EXCERPTED PASSAGE Block Start
From as soon as one goes anywhere near the clinical academic step ladder one is told that funders look for leaders, and that one needs to start to become one. From there on it becomes a case of developing one’s leadership skills, competencies and roles. Yet, ironically, I never expected to arrive to the point of actually being one.
I have just had an edifying clinical academic leadership experience of a kind I have not had before, and I thought I would share it.
As contextual background, until an hour ago I didn’t even know what “edifying” means, and while I liked the sound of being a leader my relationship with the idea was like taming a wild beast. Most of the time the beast was having the upper hand, while I seemed to be putting in all the effort to get even a small pull of its fur. And it felt like the only thing that was changing was the amount of time that I spent wresting (i.e. more and more). My success in getting to grips with it certainly did not seem to be increasing. On reflection, the last 18-24 months have probably been one big pretty exhausting dance with the beast.
So what changed this afternoon?
Well, events sneaked up on me. I thought I was just going to meet the funders to update them on my progress. I’d prepared a report and a short talk, and had my materials lined up. I presented the things, answered questions, thanked them, and left.
But something else happened too. As part of discussing my progress, I told them about some of my leadership struggles, and the related learnings. And they smiled! And nodded! I felt like their faces said: “Yes, this is what happens at this stage.” and “You have arrived.”
All of sudden I felt like I had passed. Not the review (they’ll email me the outcome), but a developmental window. A window from an independent advanced clinical academic to a leader.
It felt like time stopped for that short moment. And in that moment I could see the entire path I had walked since getting into research, while also realising I was going through a window to something new, to something from which I could not come back from. Because I would no longer be the same person.
EXCERPTED PASSAGE Block End
» WORK INSTRUCTION 1:
From the reflection on clinical academic leadership, reproduce the passage verbatim, beginning at the words "I have just" and stopping after the words "changed this afternoon?".
» WORK INSTRUCTION 2:
According to the reflection on clinical academic leadership, what had the writer prepared before meeting the funders?
» WORK INSTRUCTION 3:
Extend the reflection on clinical academic leadership, continuing directly after its final sentence.
RECORDS Block Start
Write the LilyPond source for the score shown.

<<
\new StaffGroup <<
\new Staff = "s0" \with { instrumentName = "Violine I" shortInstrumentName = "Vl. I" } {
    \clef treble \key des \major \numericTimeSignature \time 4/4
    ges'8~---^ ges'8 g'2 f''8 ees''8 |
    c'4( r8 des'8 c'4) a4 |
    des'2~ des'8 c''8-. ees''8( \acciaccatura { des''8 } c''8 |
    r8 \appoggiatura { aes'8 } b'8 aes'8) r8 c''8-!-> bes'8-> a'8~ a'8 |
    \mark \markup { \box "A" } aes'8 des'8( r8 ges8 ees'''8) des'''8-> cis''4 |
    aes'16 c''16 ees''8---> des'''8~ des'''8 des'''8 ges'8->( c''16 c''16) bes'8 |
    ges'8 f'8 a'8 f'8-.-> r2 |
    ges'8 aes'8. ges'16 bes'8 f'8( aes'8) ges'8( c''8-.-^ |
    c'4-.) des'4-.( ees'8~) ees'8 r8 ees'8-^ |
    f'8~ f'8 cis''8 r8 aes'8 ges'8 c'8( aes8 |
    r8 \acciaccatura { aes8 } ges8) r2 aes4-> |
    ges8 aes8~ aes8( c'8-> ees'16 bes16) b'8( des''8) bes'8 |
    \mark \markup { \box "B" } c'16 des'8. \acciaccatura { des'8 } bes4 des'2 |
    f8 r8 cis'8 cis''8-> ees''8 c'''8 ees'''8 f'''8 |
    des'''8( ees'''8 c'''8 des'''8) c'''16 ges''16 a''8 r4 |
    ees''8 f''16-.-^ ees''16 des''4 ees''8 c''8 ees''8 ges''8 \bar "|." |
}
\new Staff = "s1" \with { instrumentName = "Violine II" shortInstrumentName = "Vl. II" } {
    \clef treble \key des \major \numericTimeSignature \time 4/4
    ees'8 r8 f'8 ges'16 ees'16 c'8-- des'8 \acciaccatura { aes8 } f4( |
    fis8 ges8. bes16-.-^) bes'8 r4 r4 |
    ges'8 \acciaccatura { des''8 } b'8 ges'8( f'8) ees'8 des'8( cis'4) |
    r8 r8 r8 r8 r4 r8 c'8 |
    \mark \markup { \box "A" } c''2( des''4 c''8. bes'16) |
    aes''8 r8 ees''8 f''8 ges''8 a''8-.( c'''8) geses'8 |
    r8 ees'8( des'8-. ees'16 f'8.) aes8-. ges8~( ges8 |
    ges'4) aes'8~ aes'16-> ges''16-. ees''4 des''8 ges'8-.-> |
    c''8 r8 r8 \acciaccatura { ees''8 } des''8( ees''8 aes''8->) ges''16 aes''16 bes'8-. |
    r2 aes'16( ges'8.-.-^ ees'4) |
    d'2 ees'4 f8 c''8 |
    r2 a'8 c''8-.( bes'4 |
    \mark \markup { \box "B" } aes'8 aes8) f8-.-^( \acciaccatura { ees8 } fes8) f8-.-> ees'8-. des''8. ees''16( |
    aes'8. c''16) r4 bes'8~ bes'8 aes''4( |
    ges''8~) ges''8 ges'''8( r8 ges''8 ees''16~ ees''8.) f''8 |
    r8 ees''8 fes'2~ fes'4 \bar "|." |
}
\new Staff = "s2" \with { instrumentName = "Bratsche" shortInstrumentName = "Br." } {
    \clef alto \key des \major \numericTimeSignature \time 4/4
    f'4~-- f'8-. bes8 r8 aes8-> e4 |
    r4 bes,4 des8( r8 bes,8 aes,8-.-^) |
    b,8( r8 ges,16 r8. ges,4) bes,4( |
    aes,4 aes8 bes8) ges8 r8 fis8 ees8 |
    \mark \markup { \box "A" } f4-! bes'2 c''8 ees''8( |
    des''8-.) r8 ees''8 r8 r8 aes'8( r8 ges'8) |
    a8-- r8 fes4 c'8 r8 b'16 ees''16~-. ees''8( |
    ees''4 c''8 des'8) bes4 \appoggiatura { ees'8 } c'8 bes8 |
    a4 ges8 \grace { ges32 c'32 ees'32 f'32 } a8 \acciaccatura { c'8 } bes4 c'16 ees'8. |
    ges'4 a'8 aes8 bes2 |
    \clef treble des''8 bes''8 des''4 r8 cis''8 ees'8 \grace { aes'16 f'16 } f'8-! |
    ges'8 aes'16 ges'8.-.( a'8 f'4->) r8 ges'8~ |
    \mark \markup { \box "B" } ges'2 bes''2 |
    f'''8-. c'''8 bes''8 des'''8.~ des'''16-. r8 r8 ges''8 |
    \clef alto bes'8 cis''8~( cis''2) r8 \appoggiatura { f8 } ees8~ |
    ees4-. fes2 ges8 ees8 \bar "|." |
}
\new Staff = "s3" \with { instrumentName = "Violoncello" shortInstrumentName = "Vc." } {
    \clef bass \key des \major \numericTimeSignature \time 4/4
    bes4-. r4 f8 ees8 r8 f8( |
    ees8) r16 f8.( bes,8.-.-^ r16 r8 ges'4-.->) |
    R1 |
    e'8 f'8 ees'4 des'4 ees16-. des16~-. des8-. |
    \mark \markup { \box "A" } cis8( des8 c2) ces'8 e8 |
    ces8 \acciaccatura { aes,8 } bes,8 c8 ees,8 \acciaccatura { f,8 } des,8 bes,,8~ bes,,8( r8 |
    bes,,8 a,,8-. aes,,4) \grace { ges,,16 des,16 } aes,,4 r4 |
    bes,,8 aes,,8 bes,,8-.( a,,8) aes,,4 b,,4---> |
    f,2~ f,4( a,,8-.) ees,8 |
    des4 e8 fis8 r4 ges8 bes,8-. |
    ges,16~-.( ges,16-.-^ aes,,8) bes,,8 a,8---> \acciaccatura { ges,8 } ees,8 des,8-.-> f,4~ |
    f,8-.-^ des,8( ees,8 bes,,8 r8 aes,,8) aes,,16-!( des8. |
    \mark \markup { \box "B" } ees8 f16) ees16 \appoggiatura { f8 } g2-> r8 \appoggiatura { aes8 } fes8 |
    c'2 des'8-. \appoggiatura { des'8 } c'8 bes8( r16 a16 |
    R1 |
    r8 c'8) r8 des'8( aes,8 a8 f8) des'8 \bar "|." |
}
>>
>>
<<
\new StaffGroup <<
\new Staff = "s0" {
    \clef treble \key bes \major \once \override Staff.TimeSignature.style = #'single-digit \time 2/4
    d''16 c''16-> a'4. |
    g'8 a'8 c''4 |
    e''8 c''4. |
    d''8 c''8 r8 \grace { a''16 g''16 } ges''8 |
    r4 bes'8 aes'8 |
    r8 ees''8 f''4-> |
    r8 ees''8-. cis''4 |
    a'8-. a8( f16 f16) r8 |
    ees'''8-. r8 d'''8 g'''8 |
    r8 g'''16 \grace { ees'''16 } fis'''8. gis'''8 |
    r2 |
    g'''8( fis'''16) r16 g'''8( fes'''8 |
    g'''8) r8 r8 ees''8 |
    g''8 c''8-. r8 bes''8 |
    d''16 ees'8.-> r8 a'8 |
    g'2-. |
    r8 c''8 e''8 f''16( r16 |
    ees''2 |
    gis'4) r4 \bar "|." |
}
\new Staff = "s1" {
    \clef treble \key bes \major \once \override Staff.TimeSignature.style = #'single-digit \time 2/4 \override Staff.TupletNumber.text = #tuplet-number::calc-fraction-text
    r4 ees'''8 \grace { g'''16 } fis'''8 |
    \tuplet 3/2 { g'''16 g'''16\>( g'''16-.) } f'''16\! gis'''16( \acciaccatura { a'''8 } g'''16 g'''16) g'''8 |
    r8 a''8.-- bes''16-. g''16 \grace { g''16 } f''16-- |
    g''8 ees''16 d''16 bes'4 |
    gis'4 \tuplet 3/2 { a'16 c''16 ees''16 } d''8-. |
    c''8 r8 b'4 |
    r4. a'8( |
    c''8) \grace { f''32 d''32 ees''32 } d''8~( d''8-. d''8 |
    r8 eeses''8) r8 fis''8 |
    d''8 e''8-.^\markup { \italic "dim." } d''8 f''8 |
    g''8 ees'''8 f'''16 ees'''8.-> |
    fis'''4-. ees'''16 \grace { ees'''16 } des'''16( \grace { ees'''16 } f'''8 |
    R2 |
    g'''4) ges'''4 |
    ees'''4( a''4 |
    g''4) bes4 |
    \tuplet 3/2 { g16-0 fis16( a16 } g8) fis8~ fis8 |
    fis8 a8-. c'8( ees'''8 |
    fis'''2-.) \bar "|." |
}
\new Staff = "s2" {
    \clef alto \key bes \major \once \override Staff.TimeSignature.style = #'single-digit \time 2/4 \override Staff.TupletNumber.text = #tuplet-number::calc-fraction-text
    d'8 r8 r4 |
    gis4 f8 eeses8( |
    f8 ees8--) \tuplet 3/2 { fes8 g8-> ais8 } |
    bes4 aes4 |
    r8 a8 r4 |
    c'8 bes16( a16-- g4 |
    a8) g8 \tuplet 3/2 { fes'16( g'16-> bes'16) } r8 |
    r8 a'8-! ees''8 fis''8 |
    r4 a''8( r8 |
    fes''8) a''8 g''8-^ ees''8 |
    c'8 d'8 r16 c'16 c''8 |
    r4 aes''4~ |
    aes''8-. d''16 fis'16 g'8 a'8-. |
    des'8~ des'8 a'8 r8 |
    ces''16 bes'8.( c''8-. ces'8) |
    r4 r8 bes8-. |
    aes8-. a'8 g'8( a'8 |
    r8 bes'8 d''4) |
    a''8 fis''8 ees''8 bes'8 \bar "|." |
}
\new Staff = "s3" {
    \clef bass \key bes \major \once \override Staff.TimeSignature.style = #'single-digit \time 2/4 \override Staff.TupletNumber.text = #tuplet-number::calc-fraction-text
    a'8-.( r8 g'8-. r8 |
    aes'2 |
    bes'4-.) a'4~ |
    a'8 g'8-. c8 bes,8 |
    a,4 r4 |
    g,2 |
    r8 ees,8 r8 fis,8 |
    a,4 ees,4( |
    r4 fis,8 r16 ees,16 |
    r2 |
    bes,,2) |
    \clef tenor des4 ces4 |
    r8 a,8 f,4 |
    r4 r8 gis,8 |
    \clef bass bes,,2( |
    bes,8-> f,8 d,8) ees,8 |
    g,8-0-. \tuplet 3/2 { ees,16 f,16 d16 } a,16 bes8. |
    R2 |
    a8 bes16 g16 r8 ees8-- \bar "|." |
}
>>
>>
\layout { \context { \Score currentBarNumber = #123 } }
RECORDS Block End
» ANSWER SECTION 1:
I have just had an edifying clinical academic leadership experience of a kind I have not had before, and I thought I would share it.
As contextual background, until an hour ago I didn’t even know what “edifying” means, and while I liked the sound of being a leader my relationship with the idea was like taming a wild beast. Most of the time the beast was having the upper hand, while I seemed to be putting in all the effort to get even a small pull of its fur. And it felt like the only thing that was changing was the amount of time that I spent wresting (i.e. more and more). My success in getting to grips with it certainly did not seem to be increasing. On reflection, the last 18-24 months have probably been one big pretty exhausting dance with the beast.
So what changed this afternoon?

» ANSWER SECTION 2:
A report and a short talk.

» ANSWER SECTION 3:
It felt quite sad, and quite lonely – even though the path forward looked very positive! I think the sadness related to a realisation that with becoming a leader some of my relationships would change. And that there is no going back to the days when a project was just me doing my thing, head in the books and data, running my own stuff from start to finish. It will always be about co-ordinating, leading and supervising. It will be about teams and other people, and about complexities. And it’s not that any of that is bad. It’s just that I can now see that one amazing period of my working life has come to its end, and there is no way of crawling back.
I often say to clinicians new to research that being a clinician academic is a journey, not a state or an end point. And that being on that journey changes you. Being a clinician academic is not a case of just taking on something new and the rest staying the same. It is about changing as a person as that new is integrated to the previous. I think I just had not realised that the change would continue to happen as such a substantial process for this long. I was not expecting this window.
On hind sight, I recall others talking about this leadership window. Saying how all of a sudden they realised that they were now among the people they had always considered their leaders. And how that shift had sneaked up on them until it was there, staring them in the face. And then there was no going back.
This morning I did not feel like a leader. I knew I do leadership roles, and have leadership skills. But I never felt comfortable saying or thinking that I was one.
Now. All of a sudden. I do.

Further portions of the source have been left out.